18. The coupling arrangement of claim 1, wherein the high temperature steam inlet port conveys the high temperature steam into an inner shell of the turbine via an inlet pipe that is positioned within the external flange by a solid ring bi-metallic expansion joint assembly, and wherein the intermediate flange connected between an outer shell of the turbine and the external flange isolates the outer shell of the turbine from the high temperature steam inlet port and the inlet pipe.

19. The coupling arrangement of claim 1, wherein the intermediate flange is a ceramic matrix composite sleeve, which held on the turbine shell by a metallic ring through which bolts pass before entering the shell of the turbine.

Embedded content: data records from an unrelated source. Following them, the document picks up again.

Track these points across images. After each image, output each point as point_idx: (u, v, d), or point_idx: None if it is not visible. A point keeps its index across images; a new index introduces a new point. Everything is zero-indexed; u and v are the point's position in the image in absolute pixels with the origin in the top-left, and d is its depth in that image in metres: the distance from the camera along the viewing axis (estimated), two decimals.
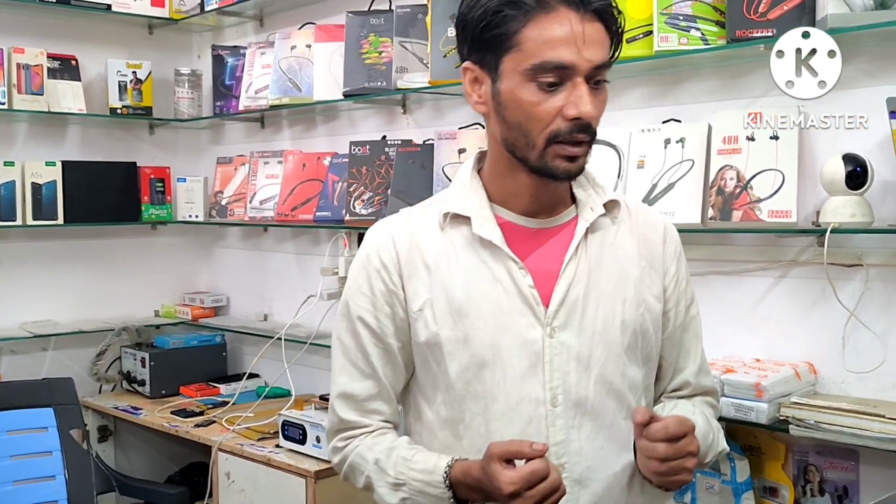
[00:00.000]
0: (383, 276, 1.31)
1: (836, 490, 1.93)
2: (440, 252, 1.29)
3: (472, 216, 1.28)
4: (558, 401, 1.26)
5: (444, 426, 1.30)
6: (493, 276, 1.27)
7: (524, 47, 1.18)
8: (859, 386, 1.89)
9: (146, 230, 3.46)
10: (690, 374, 1.40)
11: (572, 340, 1.26)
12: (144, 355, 3.18)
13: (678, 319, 1.37)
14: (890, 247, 1.84)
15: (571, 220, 1.32)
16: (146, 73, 3.32)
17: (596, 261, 1.29)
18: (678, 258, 1.38)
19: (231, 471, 2.61)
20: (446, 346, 1.27)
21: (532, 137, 1.21)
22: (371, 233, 1.37)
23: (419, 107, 2.79)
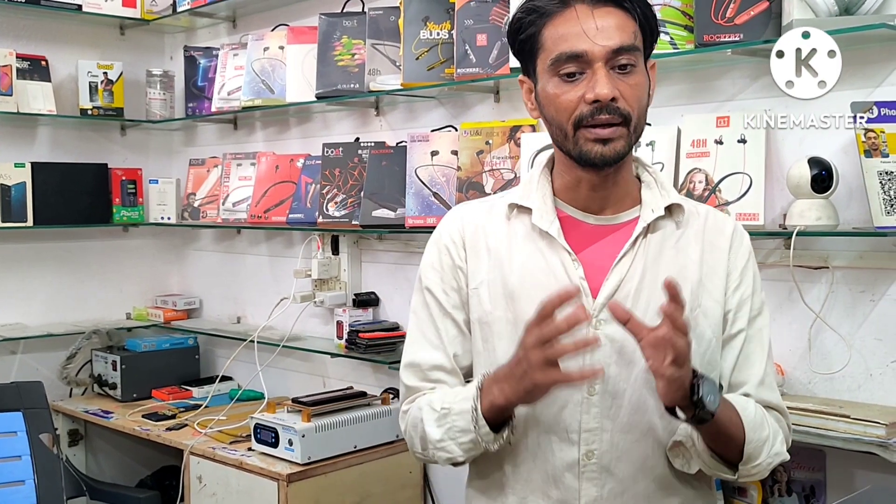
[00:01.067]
0: (451, 251, 1.40)
1: (804, 490, 1.96)
2: (502, 238, 1.37)
3: (534, 208, 1.35)
4: (595, 390, 1.29)
5: None
6: (547, 265, 1.32)
7: (546, 46, 1.27)
8: (825, 387, 1.91)
9: (118, 232, 3.43)
10: (752, 386, 1.36)
11: (618, 334, 1.27)
12: (116, 358, 3.15)
13: (737, 325, 1.35)
14: (855, 249, 1.87)
15: (633, 219, 1.35)
16: (117, 74, 3.29)
17: (653, 260, 1.32)
18: (745, 266, 1.37)
19: (203, 474, 2.59)
20: (496, 326, 1.34)
21: (564, 128, 1.27)
22: (446, 217, 1.47)
23: (392, 109, 2.79)
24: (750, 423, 1.29)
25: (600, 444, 1.30)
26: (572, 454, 1.30)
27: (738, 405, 1.29)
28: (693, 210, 1.38)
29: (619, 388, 1.29)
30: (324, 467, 2.42)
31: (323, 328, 2.97)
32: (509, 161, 2.37)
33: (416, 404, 1.38)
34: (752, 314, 1.37)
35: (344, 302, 2.85)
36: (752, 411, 1.31)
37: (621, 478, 1.30)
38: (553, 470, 1.31)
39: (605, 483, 1.30)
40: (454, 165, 2.48)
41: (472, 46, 2.37)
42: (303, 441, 2.38)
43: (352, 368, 2.87)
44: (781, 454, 1.35)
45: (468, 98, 2.57)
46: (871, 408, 1.79)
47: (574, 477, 1.30)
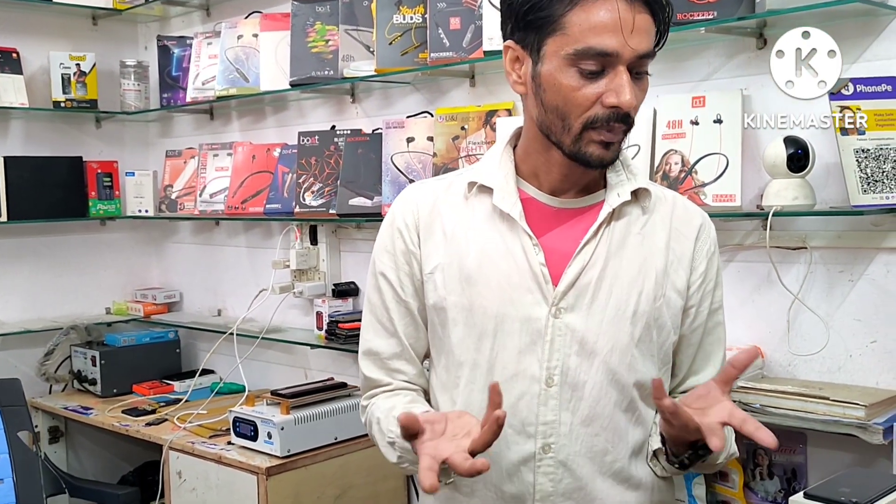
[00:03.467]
0: (404, 235, 1.34)
1: (785, 473, 1.94)
2: (459, 220, 1.31)
3: (496, 188, 1.29)
4: (554, 381, 1.25)
5: (443, 390, 1.33)
6: (506, 249, 1.27)
7: (569, 31, 1.17)
8: (805, 368, 1.89)
9: (94, 226, 3.38)
10: (707, 378, 1.33)
11: (578, 324, 1.24)
12: (95, 354, 3.12)
13: (698, 319, 1.33)
14: (832, 229, 1.84)
15: (598, 203, 1.29)
16: (90, 66, 3.24)
17: (617, 247, 1.27)
18: (710, 258, 1.34)
19: (182, 469, 2.57)
20: (451, 312, 1.29)
21: (569, 121, 1.20)
22: (399, 197, 1.40)
23: (368, 95, 2.76)
24: None
25: (558, 438, 1.25)
26: (528, 448, 1.26)
27: None
28: (660, 195, 1.34)
29: (580, 379, 1.25)
30: (304, 460, 2.40)
31: (303, 319, 2.94)
32: (485, 146, 2.33)
33: (371, 409, 1.36)
34: (712, 307, 1.35)
35: (323, 292, 2.82)
36: None
37: (579, 474, 1.26)
38: (508, 464, 1.26)
39: (561, 478, 1.26)
40: (430, 152, 2.45)
41: (445, 30, 2.34)
42: (282, 434, 2.36)
43: (333, 359, 2.84)
44: (735, 453, 1.36)
45: (443, 83, 2.53)
46: (851, 389, 1.77)
47: (529, 471, 1.26)
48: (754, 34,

20. A coupling arrangement for isolating the shell of a steam turbine from a high temperature steam inlet port for introducing high temperature, high pressure steam into the turbine, the coupling arrangement comprising:

a high temperature external flange containing the inlet through which the high temperature steam is introduced into the turbine from steam piping connected to a steam boiler,

the external flange including two solid rings with at least one void in between containing cooling steam, and

an intermediate temperature reducing flange connected between the shell of the turbine and the external flange,

the intermediate flange including a cooling fin that is exposed to air gaps surrounding the cooling fin that are at a temperature lower than the inlet steam,

whereby the outer shell of the steam turbine is isolated from the high temperature external flange containing the high temperature steam.

21. The coupling arrangement of claim 20, wherein the intermediate flange includes at least one void for cooling steam to circulate in the intermediate flange.

22. The coupling arrangement of claim 20, wherein the intermediate flange is made from Chromium Molybdenum Vanadium (“Cr—Mo—V”) steel.

23. The coupling arrangement of claim 20, wherein the external flange is bolted to the intermediate flange through a first gasket positioned between the external flange and the intermediate flange, and, in turn, the intermediate flange is bolted to an outer shell of the turbine through a second gasket positioned between the intermediate flange and the outer shell.

24. A coupling arrangement for isolating the outer shell of a steam turbine from a high temperature steam inlet port for introducing high temperature, high pressure steam into the turbine, the coupling arrangement comprising:

a high temperature external flange containing the inlet through which the high temperature steam is introduced into the turbine from steam piping connected to a steam boiler,

the external flange including two solid rings with at least one void in between containing cooling steam, and

an intermediate temperature reducing flange connected between the shell of the turbine and the external flange,

the intermediate flange including at least one internal passageway for cooling steam to circulate in the intermediate flange and a cooling fin that is exposed to air gaps surrounding the cooling fin that are at a temperature lower than the inlet steam,

the cooling steam being either piped into the internal passageway from an external source through a first inlet in the intermediate flange or piped in through a second inlet in the intermediate flange from an internal cavity between an outer shell and an inner shell of the turbine flows out of an outlet on a second side of the thermal reducing flange opposite the first side,

whereby the outer shell of the steam turbine is isolated from the high temperature external flange containing the high temperature steam.